I suoi 10i viaggi in America Latina (Brasile, Ecuador, Bolivia, Paraguay, Cuba, Messico, Colombia, Cile, Perù e Panama) sono stati una tribuna e una cassa di risonanza per reclamare una Chiesa più attiva e vicina, che non può voltare le spalle alla realtà. In ogni incontro ha privilegiato il contatto con i più vulnerabili, ha denunciato con coraggio la disuguaglianza, la corruzione e l’estrattivismo. Esempio della sua azione decisa sono state anche l’accettazione delle dimissioni in massa dei vescovi cileni dopo gli scandali per l’insabbiamento degli abusi, o lo scioglimento del movimento peruviano Sodalicio de Vida Cristiana. I Paesi latinoamericani sono stati anche scenario di mediazioni politiche, come l’impegno per riattivare le relazioni tra Stati Uniti e Cuba nel 2014.

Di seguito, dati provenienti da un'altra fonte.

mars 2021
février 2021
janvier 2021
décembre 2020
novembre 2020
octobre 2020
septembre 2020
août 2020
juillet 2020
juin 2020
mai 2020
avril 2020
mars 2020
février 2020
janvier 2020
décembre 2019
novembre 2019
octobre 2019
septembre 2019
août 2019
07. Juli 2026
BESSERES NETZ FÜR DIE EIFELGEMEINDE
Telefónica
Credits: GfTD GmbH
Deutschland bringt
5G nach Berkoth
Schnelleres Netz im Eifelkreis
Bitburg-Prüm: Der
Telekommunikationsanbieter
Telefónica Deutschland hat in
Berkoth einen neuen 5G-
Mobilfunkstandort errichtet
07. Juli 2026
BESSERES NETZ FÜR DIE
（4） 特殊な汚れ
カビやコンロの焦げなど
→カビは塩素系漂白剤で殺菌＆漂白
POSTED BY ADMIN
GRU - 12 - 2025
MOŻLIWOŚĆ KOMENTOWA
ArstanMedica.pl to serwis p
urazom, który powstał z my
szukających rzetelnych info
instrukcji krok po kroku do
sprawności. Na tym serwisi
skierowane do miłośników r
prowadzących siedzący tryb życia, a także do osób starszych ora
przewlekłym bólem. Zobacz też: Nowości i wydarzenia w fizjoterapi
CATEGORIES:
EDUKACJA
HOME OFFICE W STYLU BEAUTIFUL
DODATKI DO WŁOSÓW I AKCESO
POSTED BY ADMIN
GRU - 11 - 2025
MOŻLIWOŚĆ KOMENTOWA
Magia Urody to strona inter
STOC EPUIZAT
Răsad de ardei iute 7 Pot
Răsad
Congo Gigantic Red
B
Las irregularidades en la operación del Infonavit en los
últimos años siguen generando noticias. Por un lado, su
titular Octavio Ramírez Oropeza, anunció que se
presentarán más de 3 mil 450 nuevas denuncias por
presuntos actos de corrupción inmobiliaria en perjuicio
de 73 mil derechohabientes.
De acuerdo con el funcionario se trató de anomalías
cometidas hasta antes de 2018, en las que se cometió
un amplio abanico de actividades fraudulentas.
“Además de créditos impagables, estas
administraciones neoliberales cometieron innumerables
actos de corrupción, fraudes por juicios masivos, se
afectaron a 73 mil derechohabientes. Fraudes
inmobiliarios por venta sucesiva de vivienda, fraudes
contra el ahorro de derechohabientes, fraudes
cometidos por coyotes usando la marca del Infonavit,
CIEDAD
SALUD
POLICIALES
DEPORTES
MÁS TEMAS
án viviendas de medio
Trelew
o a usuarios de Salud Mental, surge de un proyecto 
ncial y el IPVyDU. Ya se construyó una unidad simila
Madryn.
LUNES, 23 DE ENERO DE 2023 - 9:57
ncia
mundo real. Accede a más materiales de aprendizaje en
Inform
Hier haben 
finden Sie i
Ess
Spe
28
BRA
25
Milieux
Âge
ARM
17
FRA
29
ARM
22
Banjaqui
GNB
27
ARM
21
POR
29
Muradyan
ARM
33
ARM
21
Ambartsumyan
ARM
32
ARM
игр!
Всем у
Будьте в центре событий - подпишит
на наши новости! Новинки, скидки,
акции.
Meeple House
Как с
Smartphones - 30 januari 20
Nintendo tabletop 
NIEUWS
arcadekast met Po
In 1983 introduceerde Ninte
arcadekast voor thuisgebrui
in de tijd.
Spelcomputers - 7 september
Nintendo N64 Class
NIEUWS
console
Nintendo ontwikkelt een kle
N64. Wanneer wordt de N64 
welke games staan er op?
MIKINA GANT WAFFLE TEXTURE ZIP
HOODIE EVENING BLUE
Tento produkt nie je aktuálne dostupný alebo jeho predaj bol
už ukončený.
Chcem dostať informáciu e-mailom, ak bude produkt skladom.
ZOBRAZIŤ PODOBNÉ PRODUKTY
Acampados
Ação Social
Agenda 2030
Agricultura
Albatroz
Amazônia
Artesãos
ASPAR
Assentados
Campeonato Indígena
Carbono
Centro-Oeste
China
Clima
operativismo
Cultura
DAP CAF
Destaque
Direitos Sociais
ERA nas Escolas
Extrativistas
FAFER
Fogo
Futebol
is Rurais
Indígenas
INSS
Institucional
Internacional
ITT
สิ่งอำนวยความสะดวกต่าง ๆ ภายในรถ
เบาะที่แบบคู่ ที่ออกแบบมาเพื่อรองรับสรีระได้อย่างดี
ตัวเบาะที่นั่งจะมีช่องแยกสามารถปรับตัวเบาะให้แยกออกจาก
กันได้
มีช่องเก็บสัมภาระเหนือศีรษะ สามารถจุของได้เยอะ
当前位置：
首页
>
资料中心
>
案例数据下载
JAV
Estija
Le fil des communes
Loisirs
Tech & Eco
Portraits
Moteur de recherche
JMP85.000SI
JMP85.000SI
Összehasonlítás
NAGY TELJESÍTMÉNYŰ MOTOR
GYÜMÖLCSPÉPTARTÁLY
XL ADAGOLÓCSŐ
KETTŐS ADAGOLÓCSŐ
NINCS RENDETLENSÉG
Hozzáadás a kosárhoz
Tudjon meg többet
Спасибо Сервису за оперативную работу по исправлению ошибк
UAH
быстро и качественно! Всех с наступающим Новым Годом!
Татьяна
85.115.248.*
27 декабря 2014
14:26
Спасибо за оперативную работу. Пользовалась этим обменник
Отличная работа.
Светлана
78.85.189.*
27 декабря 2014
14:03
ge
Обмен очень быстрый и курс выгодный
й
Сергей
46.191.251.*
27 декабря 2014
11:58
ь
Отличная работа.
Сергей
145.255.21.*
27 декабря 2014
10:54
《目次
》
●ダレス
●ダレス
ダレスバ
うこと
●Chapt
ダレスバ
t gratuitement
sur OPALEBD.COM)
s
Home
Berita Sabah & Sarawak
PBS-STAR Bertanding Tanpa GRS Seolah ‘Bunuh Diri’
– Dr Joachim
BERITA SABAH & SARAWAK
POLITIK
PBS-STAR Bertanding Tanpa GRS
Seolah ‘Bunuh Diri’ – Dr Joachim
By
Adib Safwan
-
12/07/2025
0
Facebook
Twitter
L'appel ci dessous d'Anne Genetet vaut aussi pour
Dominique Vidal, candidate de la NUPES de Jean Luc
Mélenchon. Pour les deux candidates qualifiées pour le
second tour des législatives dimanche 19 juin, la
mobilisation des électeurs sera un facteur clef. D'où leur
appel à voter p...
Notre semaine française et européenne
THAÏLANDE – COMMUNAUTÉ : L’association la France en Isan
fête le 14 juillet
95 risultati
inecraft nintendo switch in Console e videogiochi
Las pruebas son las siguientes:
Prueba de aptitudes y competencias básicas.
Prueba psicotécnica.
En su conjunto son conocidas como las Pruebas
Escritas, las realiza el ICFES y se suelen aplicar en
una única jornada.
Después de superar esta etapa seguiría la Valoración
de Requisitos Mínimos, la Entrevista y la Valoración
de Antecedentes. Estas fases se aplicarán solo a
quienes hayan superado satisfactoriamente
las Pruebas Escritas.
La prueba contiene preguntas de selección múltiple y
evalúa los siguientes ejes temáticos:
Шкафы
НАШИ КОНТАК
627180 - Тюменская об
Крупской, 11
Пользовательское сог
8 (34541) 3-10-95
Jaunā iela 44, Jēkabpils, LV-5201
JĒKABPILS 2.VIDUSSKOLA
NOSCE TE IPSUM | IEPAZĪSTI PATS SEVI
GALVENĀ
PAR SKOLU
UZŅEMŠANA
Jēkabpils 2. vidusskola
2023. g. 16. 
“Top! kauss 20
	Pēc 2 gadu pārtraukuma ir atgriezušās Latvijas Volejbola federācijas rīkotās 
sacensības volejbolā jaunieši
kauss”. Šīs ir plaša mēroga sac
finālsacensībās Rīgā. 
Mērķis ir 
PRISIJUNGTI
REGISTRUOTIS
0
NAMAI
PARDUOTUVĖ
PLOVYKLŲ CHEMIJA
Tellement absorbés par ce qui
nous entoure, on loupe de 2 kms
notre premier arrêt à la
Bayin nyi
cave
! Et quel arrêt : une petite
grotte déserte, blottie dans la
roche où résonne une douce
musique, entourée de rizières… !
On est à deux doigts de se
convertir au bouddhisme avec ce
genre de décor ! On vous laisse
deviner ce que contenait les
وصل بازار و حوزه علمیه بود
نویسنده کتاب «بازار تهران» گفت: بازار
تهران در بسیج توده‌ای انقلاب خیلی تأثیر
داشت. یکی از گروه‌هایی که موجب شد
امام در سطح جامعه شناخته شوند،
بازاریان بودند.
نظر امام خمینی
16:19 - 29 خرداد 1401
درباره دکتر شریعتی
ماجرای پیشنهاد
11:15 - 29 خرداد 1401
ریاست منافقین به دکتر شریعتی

Interpellato dall’incoerenza che rappresenta il fatto che la regione più cattolica del pianeta, che conta l’8% della popolazione mondiale, apporti il 30% delle morti violente, papa Francesco ha spronato con forza i cristiani a promuovere processi di riconciliazione e giustizia, e concludendo il suo viaggio in Colombia affermava che questa doveva diventare per sempre schiava della pace.

Al popolo latinoamericano resta ora la sfida di non guardare a Francesco come ad una figura eccezionale, ma come a un fratello che gli ricorda ciò che è sempre stato nel suo Dna: una fede incarnata, una preferenza per i poveri, una gioia che non teme il dolore, una speranza tessuta dal basso, essere “il continente della speranza”, e soprattutto essere un soggetto ecclesiale capace di offrire al mondo nuovi linguaggi di fede, nuove forme di essere Chiesa, una spiritualità profondamente umanizzante che pone al centro la cura dell’altro, la dignità di ogni essere umano, l’armonia con il creato, la pace come frutto della giustizia. Sfide che si condensano in quanto Francesco ha detto ai movimenti popolari a Santa Cruz de la Sierra (2015):

«Il futuro dell’umanità non è solo nelle mani dei grandi leader, delle grandi potenze e delle élite. È soprattutto nelle mani dei popoli; nella loro capacità di organizzarsi ed anche nelle loro mani che irrigano, con umiltà e convinzione, questo processo di cambiamento. Io vi accompagno. E ciascuno, ripetiamo insieme dal cuore: nessuna famiglia senza casa, nessun contadino senza terra, nessun lavoratore senza diritti, nessun popolo senza sovranità, nessuna persona senza dignità, nessun bambino senza infanzia, nessun giovane senza opportunità, nessun anziano senza una venerabile vecchiaia. Proseguite nella vostra lotta e, per favore, abbiate molta cura della Madre Terra».